### Your goal
Please retype the entries below word for word, passing over every picture.

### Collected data
● ● ● ● ●

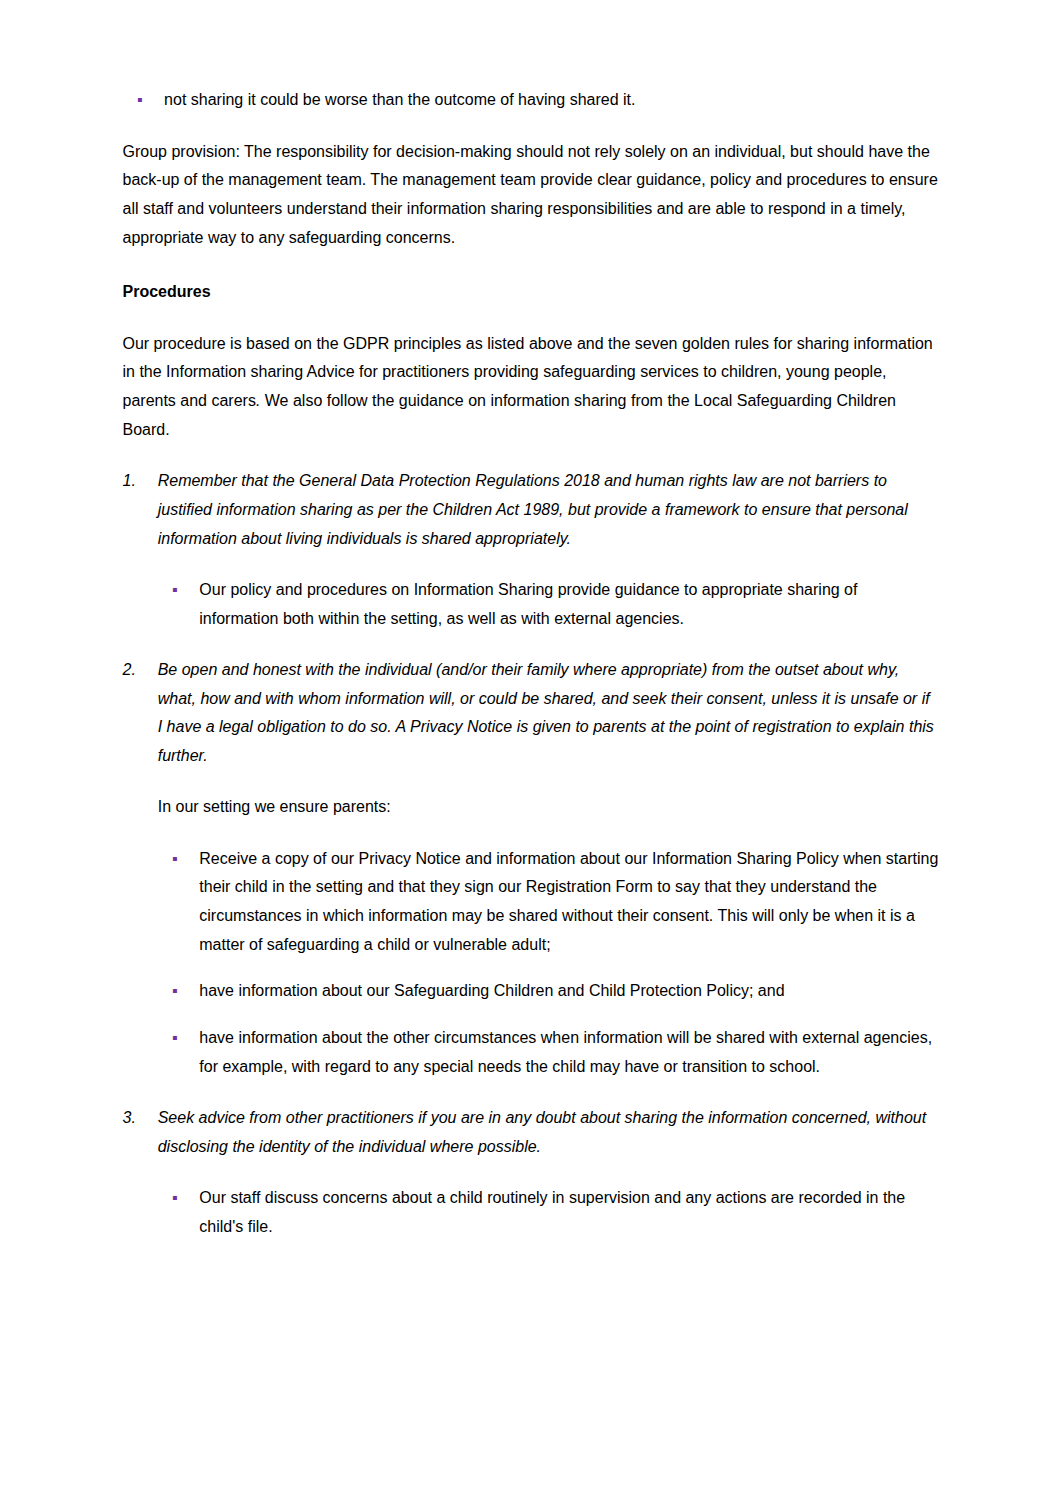not sharing it could be worse than the outcome of having shared it.
Group provision: The responsibility for decision-making should not rely solely on an individual, but should have the back-up of the management team. The management team provide clear guidance, policy and procedures to ensure all staff and volunteers understand their information sharing responsibilities and are able to respond in a timely, appropriate way to any safeguarding concerns.
Procedures
Our procedure is based on the GDPR principles as listed above and the seven golden rules for sharing information in the Information sharing Advice for practitioners providing safeguarding services to children, young people, parents and carers. We also follow the guidance on information sharing from the Local Safeguarding Children Board.
Remember that the General Data Protection Regulations 2018 and human rights law are not barriers to justified information sharing as per the Children Act 1989, but provide a framework to ensure that personal information about living individuals is shared appropriately.
Our policy and procedures on Information Sharing provide guidance to appropriate sharing of information both within the setting, as well as with external agencies.
Be open and honest with the individual (and/or their family where appropriate) from the outset about why, what, how and with whom information will, or could be shared, and seek their consent, unless it is unsafe or if I have a legal obligation to do so. A Privacy Notice is given to parents at the point of registration to explain this further.
In our setting we ensure parents:
Receive a copy of our Privacy Notice and information about our Information Sharing Policy when starting their child in the setting and that they sign our Registration Form to say that they understand the circumstances in which information may be shared without their consent. This will only be when it is a matter of safeguarding a child or vulnerable adult;
have information about our Safeguarding Children and Child Protection Policy; and
have information about the other circumstances when information will be shared with external agencies, for example, with regard to any special needs the child may have or transition to school.
Seek advice from other practitioners if you are in any doubt about sharing the information concerned, without disclosing the identity of the individual where possible.
Our staff discuss concerns about a child routinely in supervision and any actions are recorded in the child's file.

● ● ● ● ●

### Response box
not sharing it could be worse than the outcome of having shared it.
Group provision: The responsibility for decision-making should not rely solely on an individual, but should have the back-up of the management team. The management team provide clear guidance, policy and procedures to ensure all staff and volunteers understand their information sharing responsibilities and are able to respond in a timely, appropriate way to any safeguarding concerns.
Procedures
Our procedure is based on the GDPR principles as listed above and the seven golden rules for sharing information in the Information sharing Advice for practitioners providing safeguarding services to children, young people, parents and carers. We also follow the guidance on information sharing from the Local Safeguarding Children Board.
Remember that the General Data Protection Regulations 2018 and human rights law are not barriers to justified information sharing as per the Children Act 1989, but provide a framework to ensure that personal information about living individuals is shared appropriately.
Our policy and procedures on Information Sharing provide guidance to appropriate sharing of information both within the setting, as well as with external agencies.
Be open and honest with the individual (and/or their family where appropriate) from the outset about why, what, how and with whom information will, or could be shared, and seek their consent, unless it is unsafe or if I have a legal obligation to do so. A Privacy Notice is given to parents at the point of registration to explain this further.
In our setting we ensure parents:
Receive a copy of our Privacy Notice and information about our Information Sharing Policy when starting their child in the setting and that they sign our Registration Form to say that they understand the circumstances in which information may be shared without their consent. This will only be when it is a matter of safeguarding a child or vulnerable adult;
have information about our Safeguarding Children and Child Protection Policy; and
have information about the other circumstances when information will be shared with external agencies, for example, with regard to any special needs the child may have or transition to school.
Seek advice from other practitioners if you are in any doubt about sharing the information concerned, without disclosing the identity of the individual where possible.
Our staff discuss concerns about a child routinely in supervision and any actions are recorded in the child's file.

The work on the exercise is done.